Does Christmas on a Sunday overburden the Pastor’s family?
Ok, so I get it that many would like to not have a worship service on a Sunday. “It’s family time” is a (the?) common reason, mixed with travel and other holiday plans, as to why churches often cancel the service. These reasons, I think, fall short of grasping why we worship at all, what the church is, and what Christmas is meant to be. I could write a brief post on that, but it is well covered elsewhere. Perhaps I’ll do so in 2022 when this little “problem” will rear its head again.
However, I did run across a tweet that made me stop and think, at least for a second. It made me think through having Christmas service, not so much as a father or as a Pastor, but as both:
Acuff, who has a large social media following and is a New York Times bestselling author, goes on to note that some churches are having upwards of 20 (!) services, which rips the fathers away from their children for basically the entire day, leaving the family broken and torn apart during the holiday. I have no doubt, none, that if this was required of me, I would just get a life-sized cardboard cutout of myself, have a deacon place it behind the pulpit at the appropriate time, and have the sound-booth replay my earlier sermon 19 extra times. It’s not like I dance back there, so most wouldn’t even notice.

Nailed it!
This is, let me say, a real problem. Churches that require their lead pastor to carry that much are driving rapidly toward a cliff with no idea how to find the brake. If a church is so dependent on that one man that he spends no time with his family on Christmas, there is something seriously wrong with the church. Why just focus on Christmas, though? This year my son’s birthday fell on a Sunday; should we have cancelled service that day? What about labor day, or valentine’s day?

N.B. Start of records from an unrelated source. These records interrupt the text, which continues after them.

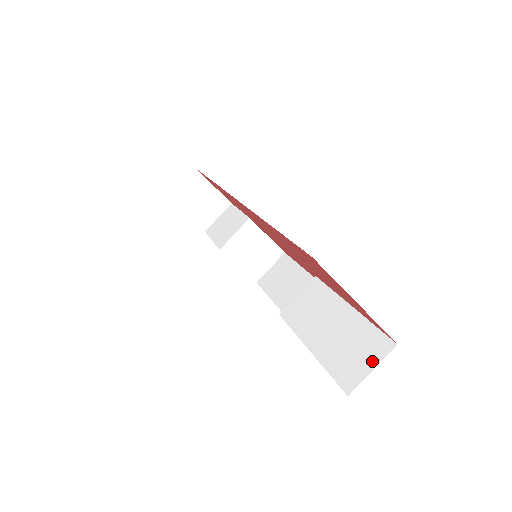
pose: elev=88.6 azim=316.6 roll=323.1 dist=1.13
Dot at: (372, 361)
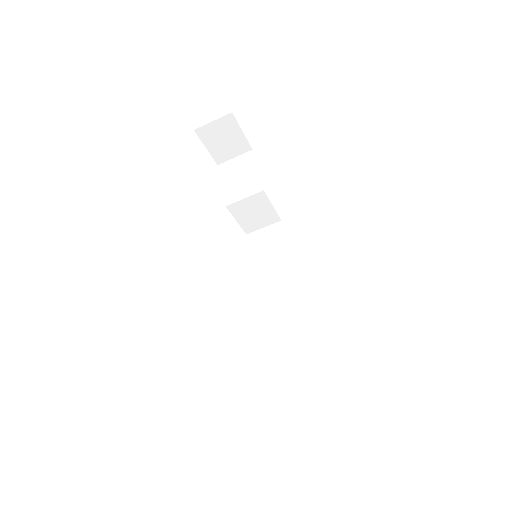
Dot at: (307, 402)
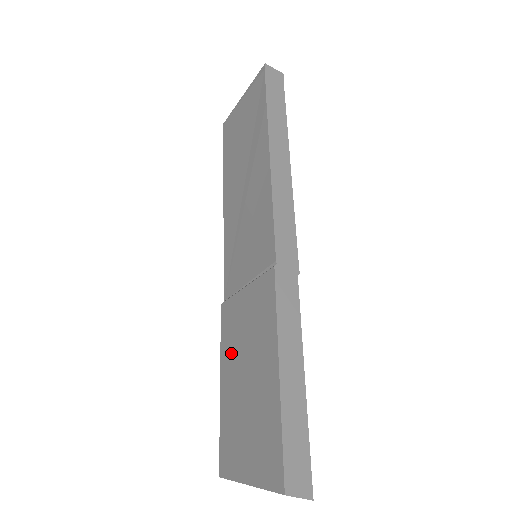
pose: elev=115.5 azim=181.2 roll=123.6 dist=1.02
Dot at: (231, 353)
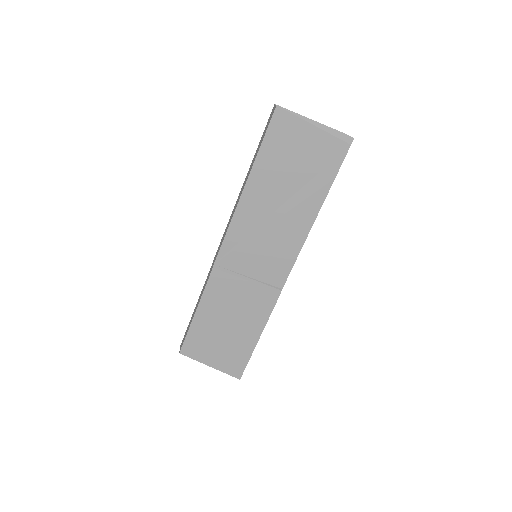
Dot at: (216, 305)
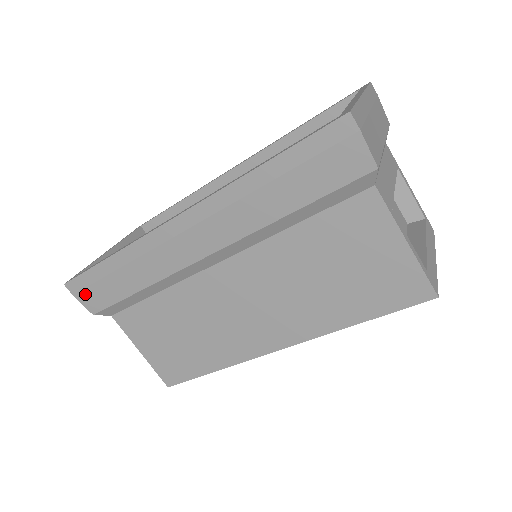
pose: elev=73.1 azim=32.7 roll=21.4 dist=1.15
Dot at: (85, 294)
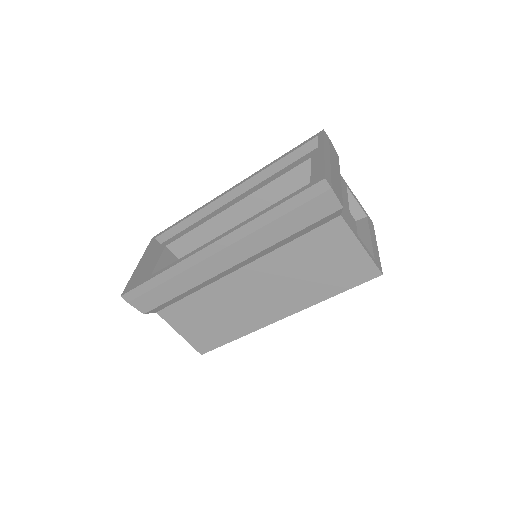
Dot at: (138, 301)
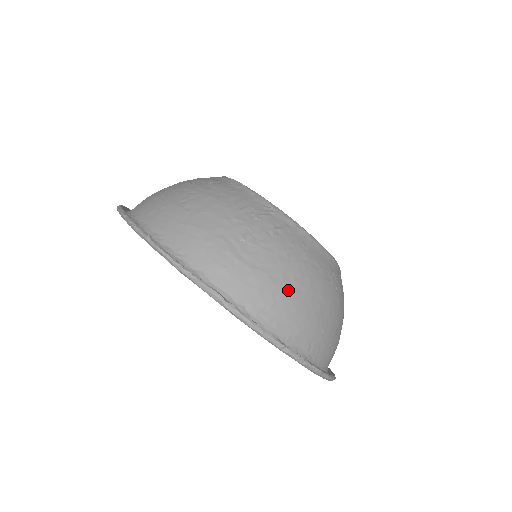
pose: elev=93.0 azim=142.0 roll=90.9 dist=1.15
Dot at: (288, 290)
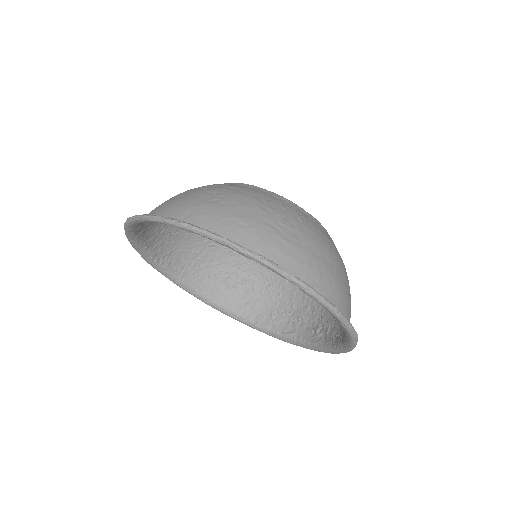
Dot at: (326, 265)
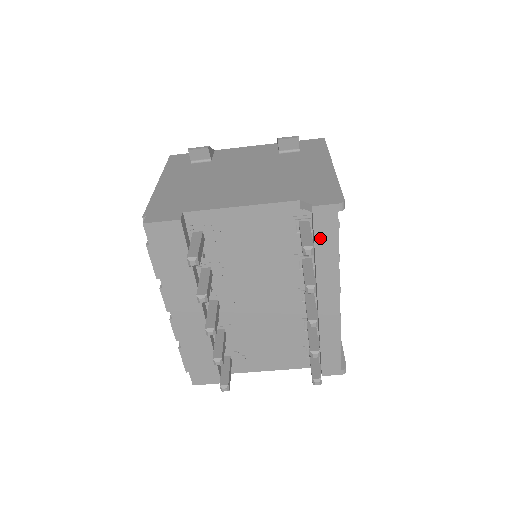
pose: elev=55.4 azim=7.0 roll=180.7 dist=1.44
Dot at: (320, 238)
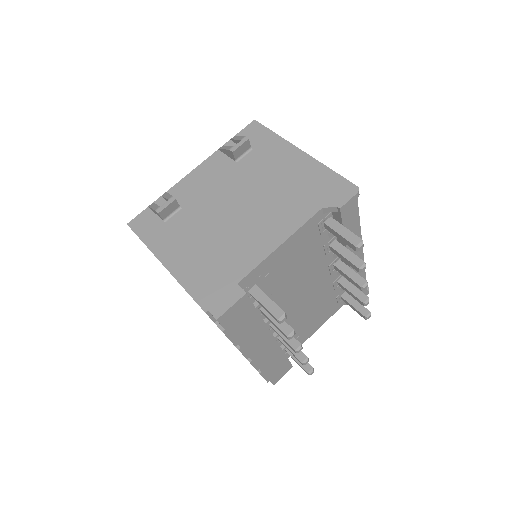
Dot at: (347, 225)
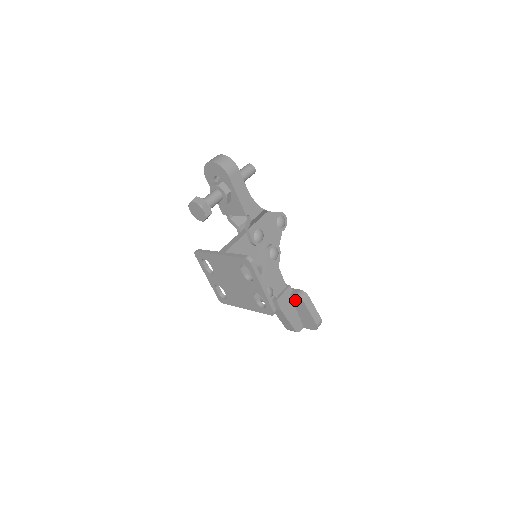
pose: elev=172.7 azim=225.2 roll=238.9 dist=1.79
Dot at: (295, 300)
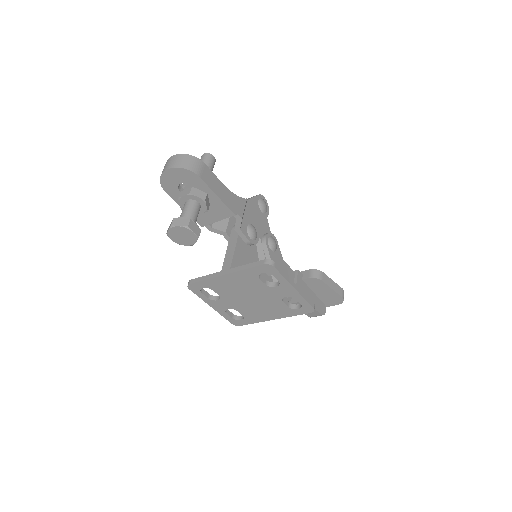
Dot at: (310, 283)
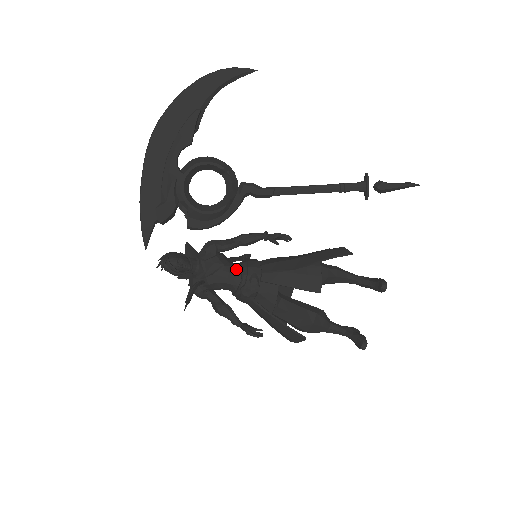
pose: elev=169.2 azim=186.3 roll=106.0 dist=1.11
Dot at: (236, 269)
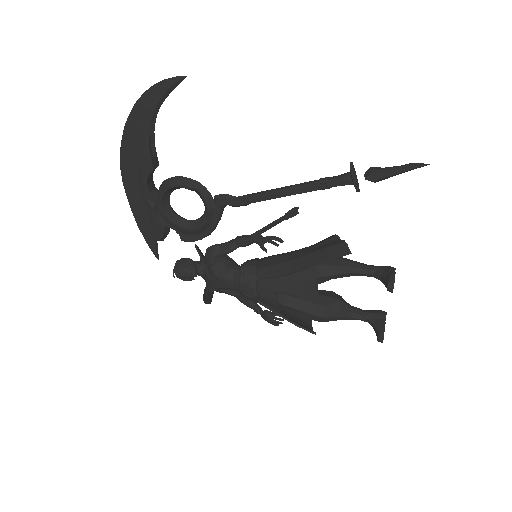
Dot at: (235, 275)
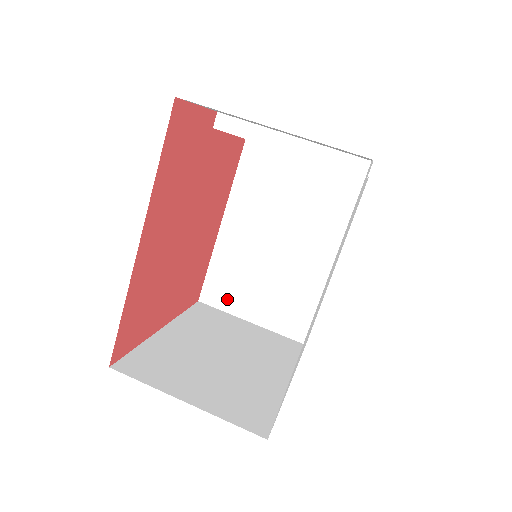
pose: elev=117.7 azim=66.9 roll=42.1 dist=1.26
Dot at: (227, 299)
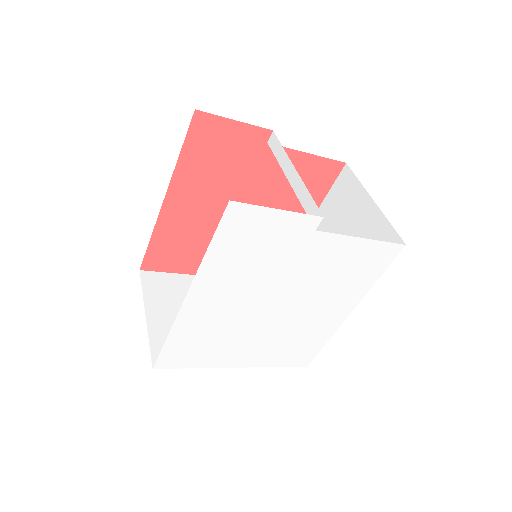
Dot at: occluded
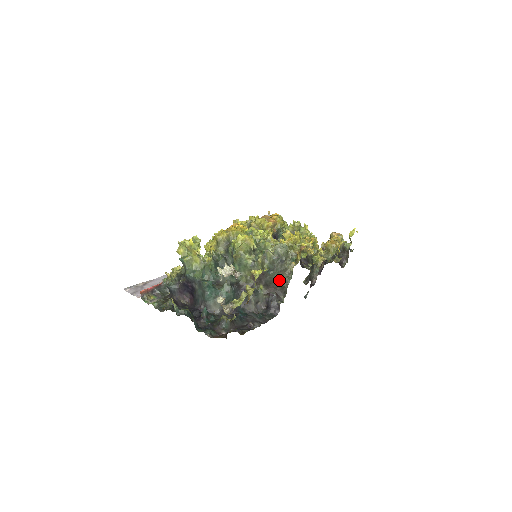
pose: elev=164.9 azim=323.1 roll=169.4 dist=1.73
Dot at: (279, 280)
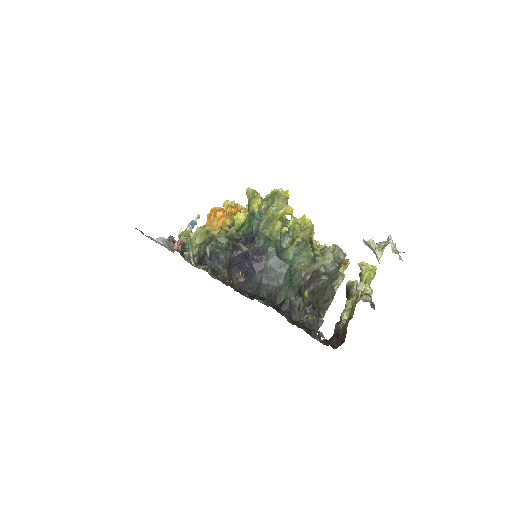
Dot at: (327, 290)
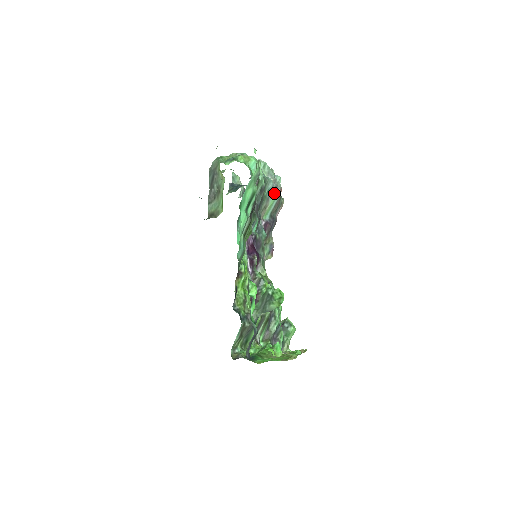
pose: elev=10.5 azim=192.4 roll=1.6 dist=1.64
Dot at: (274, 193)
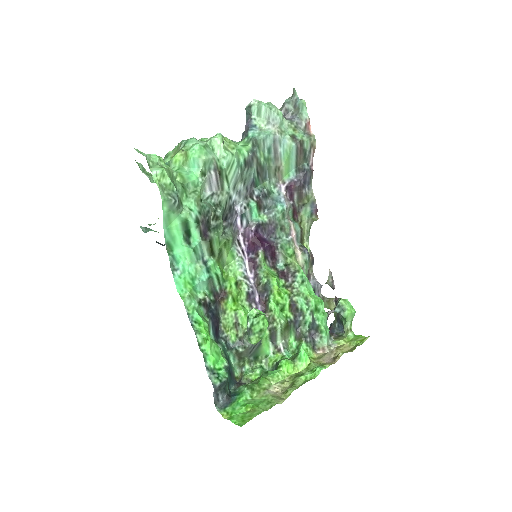
Dot at: (284, 145)
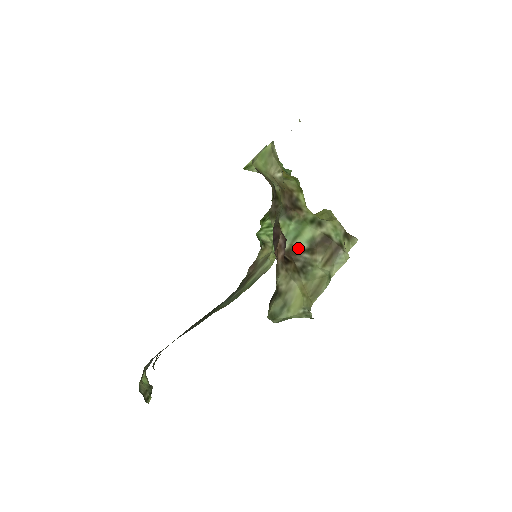
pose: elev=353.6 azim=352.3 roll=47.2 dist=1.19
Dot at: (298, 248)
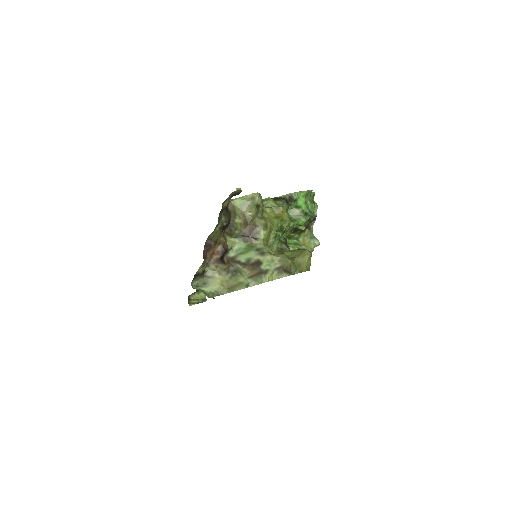
Dot at: (238, 260)
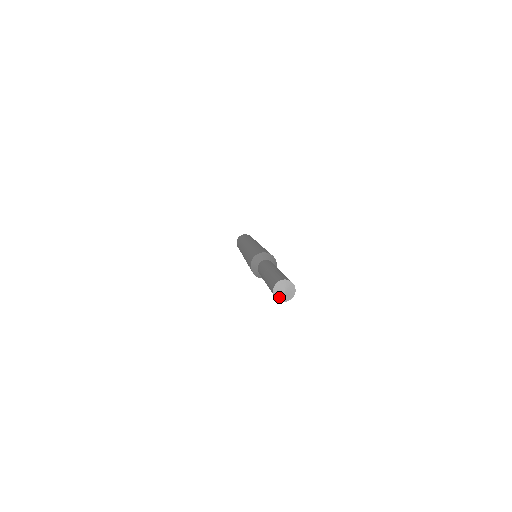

The real problem here is, I think, not actually related to having Christmas on a Sunday. The Sunday service is simply a symptom. If I had to guess, I’d say the real problem is pastoral, and church-wide, pride.
I can understand needing to have multiple services on a Sunday, especially if you are a larger church that is already bulging a bit at the waist when it comes to seating. You want to have enough room for visitors, and the larger your church is, the more visitors you are likely expecting. There are good reasons for having multiple services on Christmas day.
However, if your church has to have so many services on Christmas that the lead pastor (or any pastor) has no time for their family, especially if you already have multiple services every single Sunday, I’m guessing that the problem is already built in to how you think about church.
Pastor, why have you not planted other congregations already? Why ship 8,000 people from around the city to your campus, instead of actively planting other congregations closer to where people live and work? Perhaps there are good, solid reasons for this. Perhaps I, not having been in those situations, don’t understand the full picture and the complexities, and thus am overlooking some very good reasons why this hasn’t happened in various places. Perhaps the church has experienced dramatic growth, perhaps church plants are in the works, but haven’t gotten up and running yet.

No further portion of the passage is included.